Nancy Janz, Sprecherin der Betroffenenvertretung im Beteiligungsforum der Kirche

„Macht, die sich nicht bewegt, ist Missbrauch“, bringt es Janz auf den Punkt. Die Betroffenenvertretung werde als Alibi genutzt. Die nach außen betonte Beteiligung stoße innen immer wieder an Grenzen. „Wenn wir etwa um die Anerkennung unserer Expertise, Formulierungen, Sitzungszeiten oder Zuständigkeiten feilschen müssen“, so Janz: „Wir brauchen kein Mitgefühl, sondern die Übernahme von Verantwortung. Sonst kommen wir nicht weiter.“

Die Sprecherin der Betroffenenvertretung kritisiert das Schneckentempo der Aufarbeitung. „Das dauert alles viel zu lange. Der Verweis auf ein bürokratisches System mit vielen Gremien hilft uns nicht. Letztlich hat die Evangelische Kirche bei diesem Problem einfach viel zu spät angefangen.“

Die Zahl der Betroffenen lässt sich nach Angaben von Janz schwer abschätzen. „Wir haben keine Dunkelfeldstudie.“ In einer Untersuchung hätten vier Prozent der Befragten angegeben, sexualisierte Gewalt auch in religiösen Gemeinschaften erlebt zu haben.

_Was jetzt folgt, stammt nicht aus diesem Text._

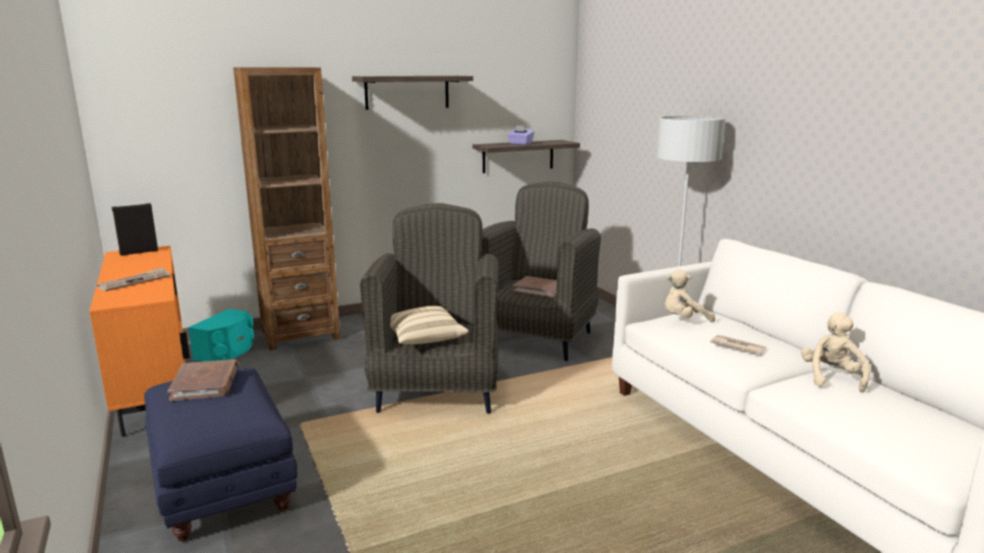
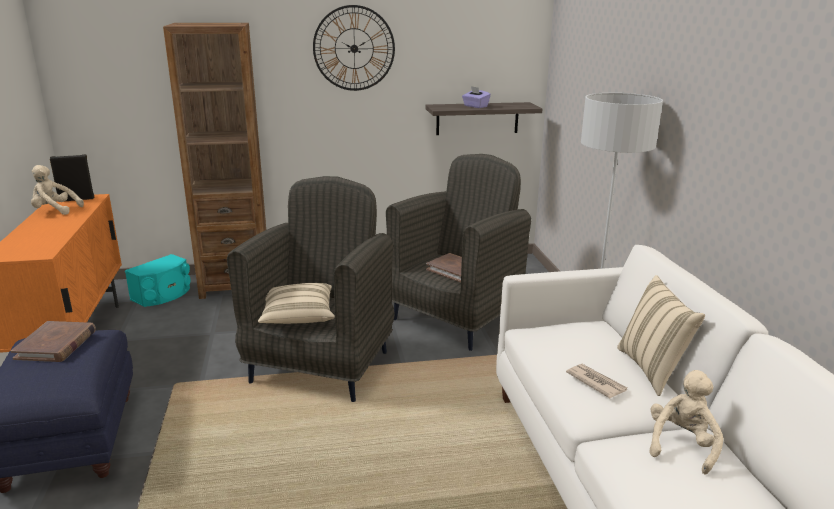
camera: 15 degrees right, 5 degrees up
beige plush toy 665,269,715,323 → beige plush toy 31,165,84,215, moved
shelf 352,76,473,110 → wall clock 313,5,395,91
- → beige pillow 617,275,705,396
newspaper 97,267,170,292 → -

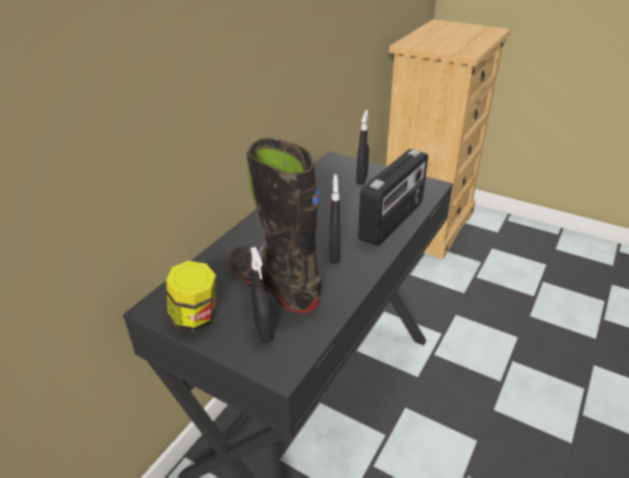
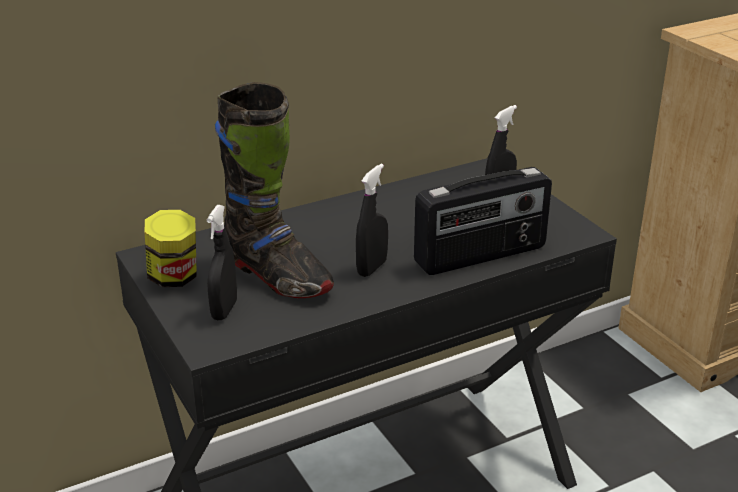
camera: 30 degrees right, 5 degrees down
black boot 229,137,322,313 → black boot 215,82,334,298, 150 degrees clockwise

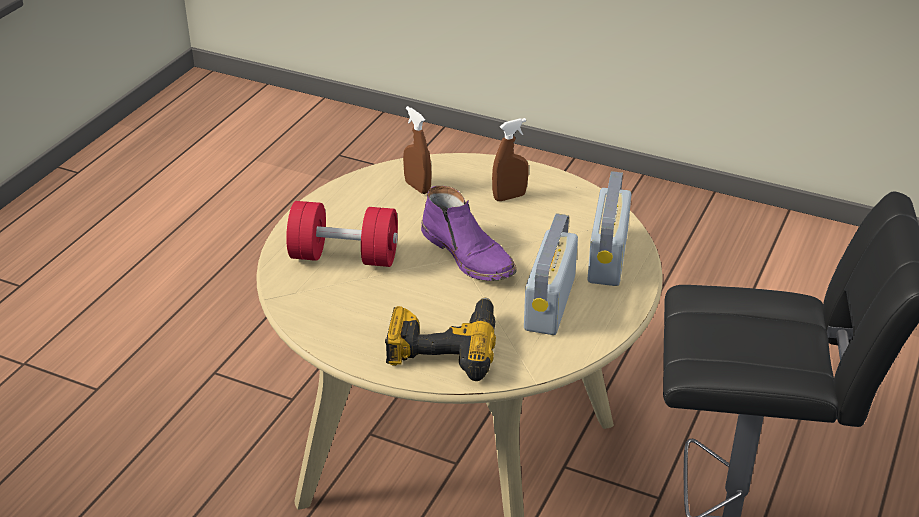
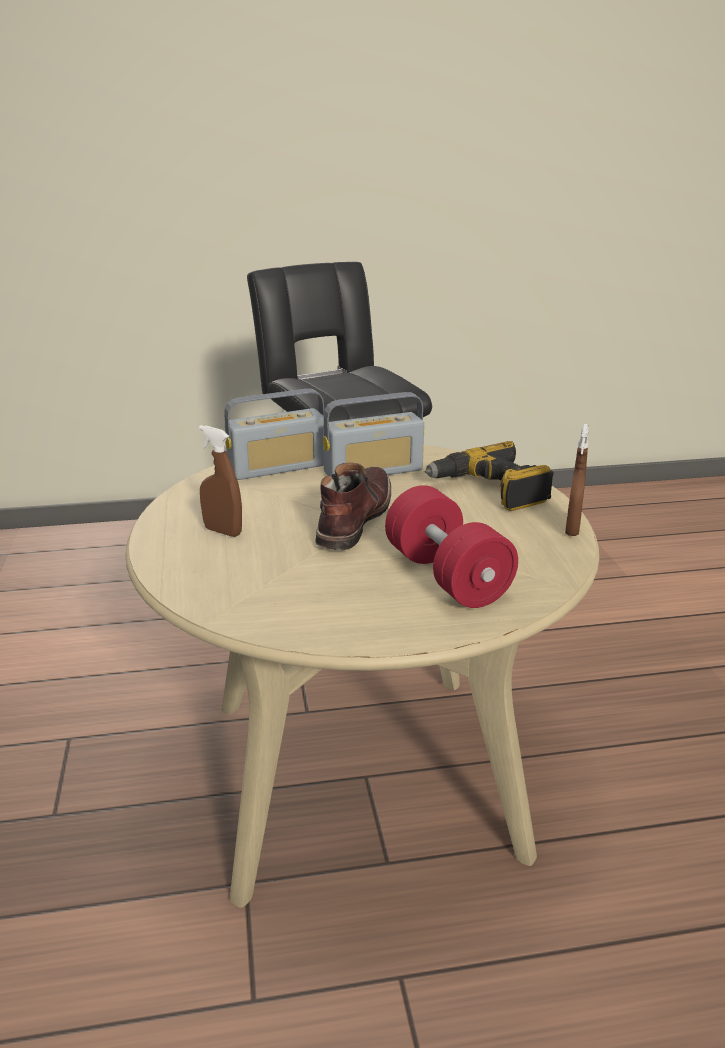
camera: 125 degrees left, 10 degrees down
purple boot 421,186,517,281 → brown boot 315,463,391,550
brown spray bottle 403,106,432,194 → brown spray bottle 565,424,589,536, moved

Die 2024 vorgestellte Forum-Studie dokumentierte mindestens 1.259 beschuldigte Mitarbeitende und 2.225 betroffene Kinder und Jugendliche. Experten gehen von einer hohen Dunkelziffer aus. Während für eine ähnliche Studie zu Missbrauch in der katholischen Kirche rund 38.000 Personalakten von Geistlichen geprüft wurden, waren es für die evangelische Kirche und Diakonie nur 5.000 bis 6.000 vorwiegend Disziplinarakten.